I can prove it for variable-length messages, but for fixed-length messages, I had the following argument that it is indeed secure:
By way of contradiction let $D$ be an attacker that breaks the security of this MAC scheme of messages of length $l$. We construct another attacker $A$ that breaks the security of CBC-MAC for messages of length $l + 1$ using $D$ as a subroutine as follows:
- For every message $m_i$ that $D$ sends to the modified MAC oracle for tagging, $A$ take it instead and sends to the CBC-MAC oracle the message $t_0||m_i$ for some uniformly random $t_0$.
- $A$ receives the tag for each message $t_0||m_i$ and sends it back to $D$ (for $D$'s perspective, it is the same as the modified MAC oracle).
- After a polynomial number of queries, $D$ sends the message $m$ and the tag $\left<t_0, t\right>$ for verification where the probability that Vrfy$(m, \left<t_0, t\right>)$ returns true is not negligible.

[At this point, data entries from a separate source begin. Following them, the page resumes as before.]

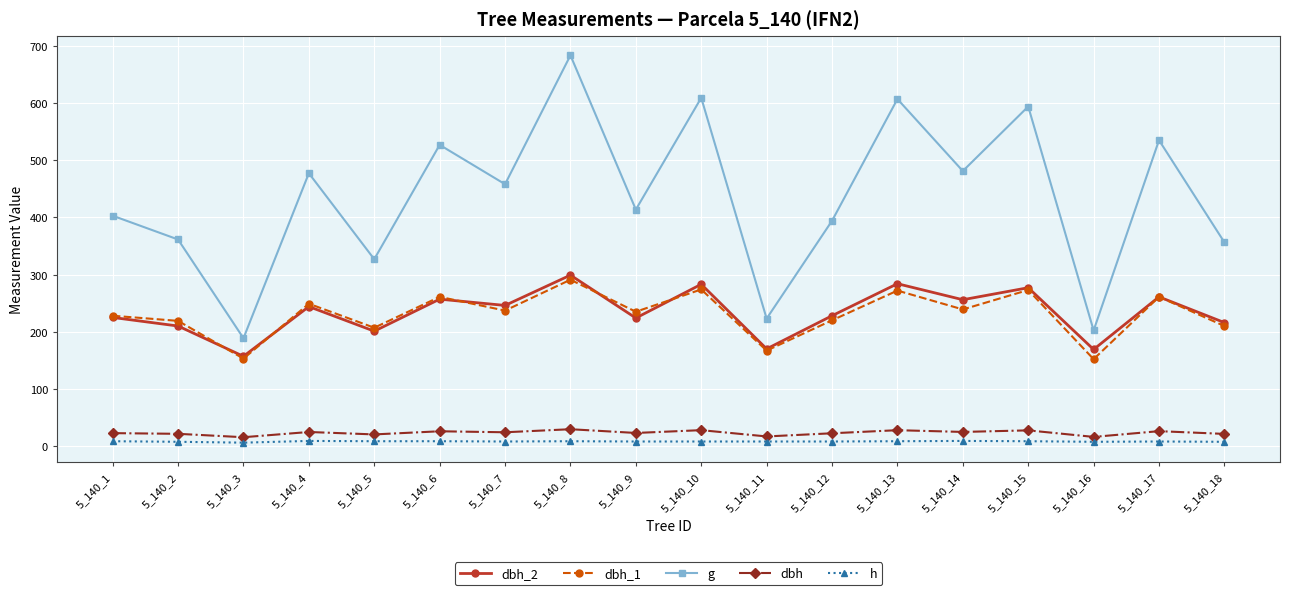

What is the sum of the dbh_2 values at 5_140_12 and 5_140_3?

385.0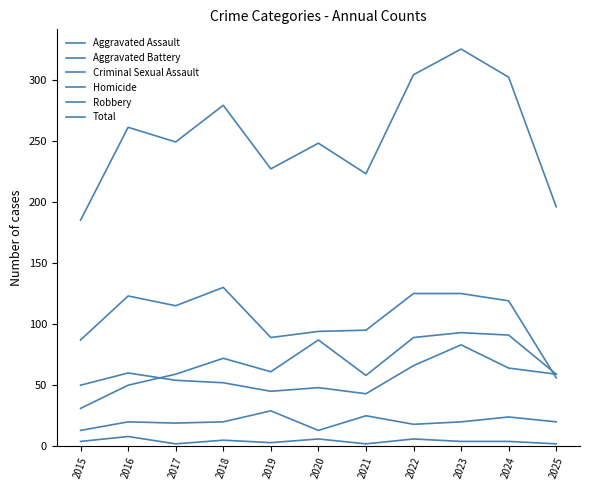

How many lines are shown in the chart?

6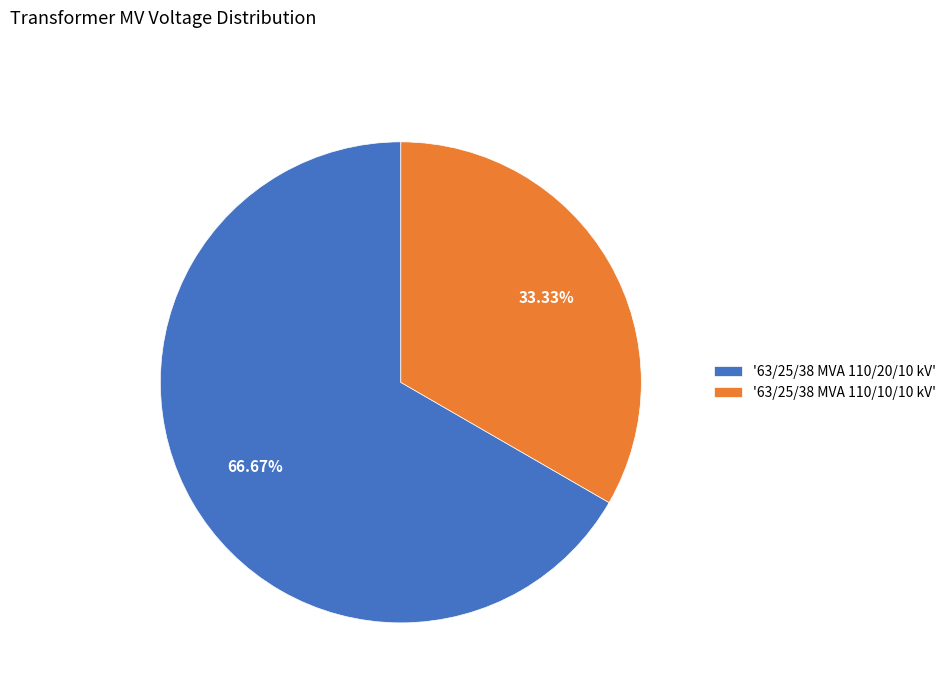

How many slices are in this pie chart?

2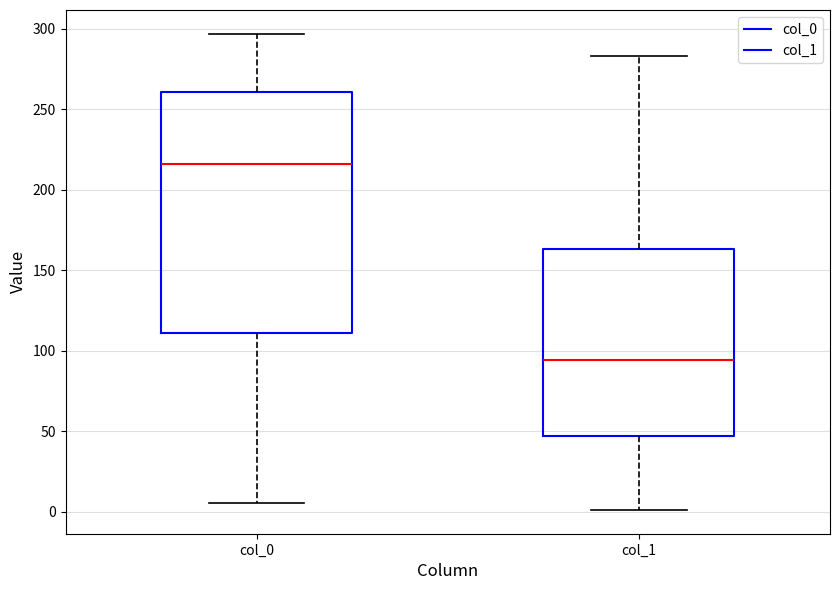

Reading left to right, transcribe this box plot: for each box, give where its median line is, the range the box spans, and where its two whiskers end, as read against the y-axis. The values are not printed on the chart, so give them approximately, as read against the axis.

col_0: median 215, box 110 to 260, whiskers 5 to 295
col_1: median 95, box 45 to 165, whiskers 0 to 285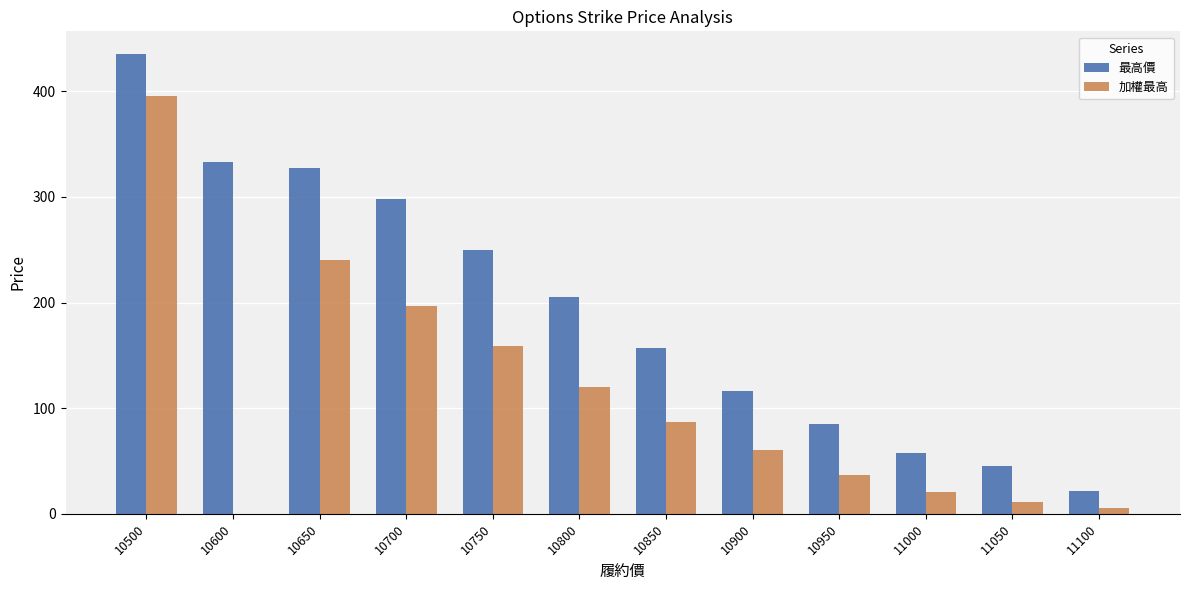

What is the approximate value of 加權最高 at 10700?

197.0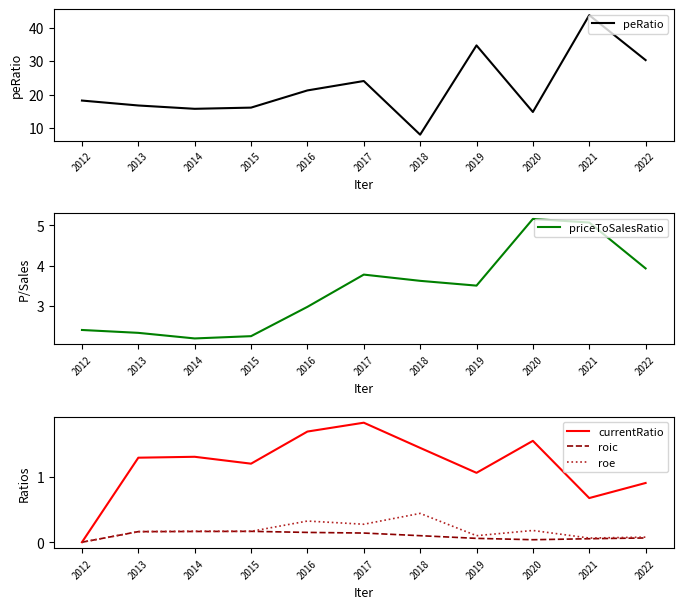

Reading right to left, extract all data points from this chart.

peRatio: 30.3	43.8	14.8	34.7	8.0	24.1	21.3	16.1	15.8	16.8	18.2
priceToSalesRatio: 3.9	5.1	5.2	3.5	3.6	3.8	3.0	2.3	2.2	2.3	2.4
currentRatio: 0.9	0.7	1.6	1.1	1.4	1.8	1.7	1.2	1.3	1.3	0.0
roic: 0.1	0.1	0.0	0.1	0.1	0.1	0.2	0.2	0.2	0.2	0.0
roe: 0.1	0.1	0.2	0.1	0.4	0.3	0.3	0.2	0.2	0.2	0.0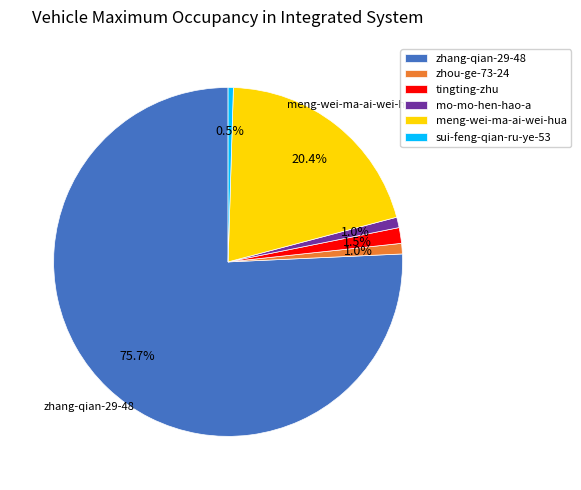

Which category has the biggest portion of the pie?

zhang-qian-29-48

- $A$ then sends the message $t_0||m$ and the tag $t$, and it easily follows that $\text{Vrfy}(t_0||m, t) = \text{Vrfy}(m, \left<t_0, t\right>)$
this suggests that CBC MAC is not secure for fixed-length messages, which raises a contradiction. So, our assumption must be wrong and this modified CBC-MAC is secure.
Now, is there anything wrong about this argument?